练习题目:
1. 根据RoaringBitmap这段文字,3,4,5,10,20,21,22,23这组数会被压缩成什么?
2. 在RoaringBitmap这段文字里,从"由于是直接进行位运算,该容器CRUD的时间复杂度为O(1)"开始,一直到"要解决了大量连续数据的问题。"为止(这一句也算在内),把这部分一字不改地打出来。
3. 下面几句话和RoaringBitmap这段文字说的一致吗?每句回答是或否,并引用原文里起决定作用的字句:(a) RunContainer在RBM创立初期就有了;(b) runOptimize()会拿RunContainer和其他两种Container比空间大小;(c) 例子里第一组数据存成了BitmapContainer。

所给文字:
* * * * * * *

由于是直接进行位运算,该容器CRUD的时间复杂度为O(1)

③RunContainer
  private short[] valueslength;// we interleave values and lengths, so
  // that if you have the values 11,12,13,14,15, you store that as 11,4 where 4 means that beyond 11
  // itself, there are
  // 4 contiguous values that follows.
  // Other example: e.g., 1, 10, 20,0, 31,2 would be a concise representation of 1, 2, ..., 11, 20,
  // 31, 32, 33

  int nbrruns = 0;// how many runs, this number should fit in 16 bits.

在RBM创立初期只有以上两种容器,RunContainer其实是在后期加入的。RunContainer是基于之前提到的RLE算法进行压缩的,主要解决了大量连续数据的问题。
举例说明:3,4,5,10,20,21,22,23这样一组数据会被优化成3,2,10,0,20,3,原理很简单,就是记录初始数字以及连续的数量,并把压缩后的数据记录在short数组中
显而易见,这种压缩方式对于数据的疏密程度非常敏感,举两个最极端的例子:如果这个Container中所有数据都是连续的,也就是[0,1,2.....65535],压缩后为0,65535,即2个short,4字节。若这个Container中所有数据都是间断的(都是偶数或奇数),也就是[0,2,4,6....65532,65534],压缩后为0,0,2,0.....65534,0,这不仅没有压缩反而膨胀了一倍,65536个short,即128kb
因此是否选择RunContainer是需要判断的,RBM提供了一个转化方法runOptimize()用于对比和其他两种Container的空间大小,若占据优势则会进行转化


了解了3种Container,我们看一下下面这组数据应该如何存储

        RoaringBitmap roaringBitmap = new RoaringBitmap();
        roaringBitmap.add(1);
        roaringBitmap.add(10);
        roaringBitmap.add(100);
        roaringBitmap.add(1000);
        roaringBitmap.add(10000);
        for (int i = 65536; i < 65536*2; i+=2) {
            roaringBitmap.add(i);
        }
        roaringBitmap.add(65536L*3, 65536L*4);
        roaringBitmap.runOptimize();

调用runOptimize()前
RoaringBitmap位图数据结构及源码分析_第3张图片
调用runOptimize()后
RoaringBitmap位图数据结构及源码分析_第4张图片
先根据高16位分割数据,很明显可以分为3组,第一组的索引是0,数据是1、10、100、1000、10000;第二组的索引是1,数据是从65536到131071间的所有偶数;第三组的索引是3,数据是从196608到262143之间的所有整数。从结果我们可以看出索引keys是顺序排布的,第一组数据由于数据量小于4096,所以是ArrayContainer;第二组数据数据量大于4096,所以是BitmapContainer;第三组数据量大于4096,所以是BitmapContainer。调用runOptimize()方法后,由于第三组数据通过RLE算法优化后会占用更小的空间,所以转化为了RunContainer

3、源码分析

①添加
  /**
   * Add the value to the container (set the value to "true"), whether it already appears or not.

* * * * * * *

[数据文件的一部分]
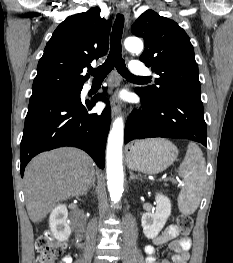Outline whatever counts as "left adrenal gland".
<instances>
[{
	"mask_svg": "<svg viewBox=\"0 0 233 263\" xmlns=\"http://www.w3.org/2000/svg\"><path fill=\"white\" fill-rule=\"evenodd\" d=\"M129 173H130L129 181L134 180V179L142 180V177H141V176L135 175V174H133V172H131V171H130Z\"/></svg>",
	"mask_w": 233,
	"mask_h": 263,
	"instance_id": "1",
	"label": "left adrenal gland"
}]
</instances>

* * * * * * *

回答:
1. 3,2,10,0,20,3

2.
由于是直接进行位运算,该容器CRUD的时间复杂度为O(1)

③RunContainer
  private short[] valueslength;// we interleave values and lengths, so
  // that if you have the values 11,12,13,14,15, you store that as 11,4 where 4 means that beyond 11
  // itself, there are
  // 4 contiguous values that follows.
  // Other example: e.g., 1, 10, 20,0, 31,2 would be a concise representation of 1, 2, ..., 11, 20,
  // 31, 32, 33

  int nbrruns = 0;// how many runs, this number should fit in 16 bits.

在RBM创立初期只有以上两种容器,RunContainer其实是在后期加入的。RunContainer是基于之前提到的RLE算法进行压缩的,主要解决了大量连续数据的问题。

3.
(a) 否:"RunContainer其实是在后期加入的"
(b) 是:"RBM提供了一个转化方法runOptimize()用于对比和其他两种Container的空间大小"
(c) 否:"第一组数据由于数据量小于4096,所以是ArrayContainer"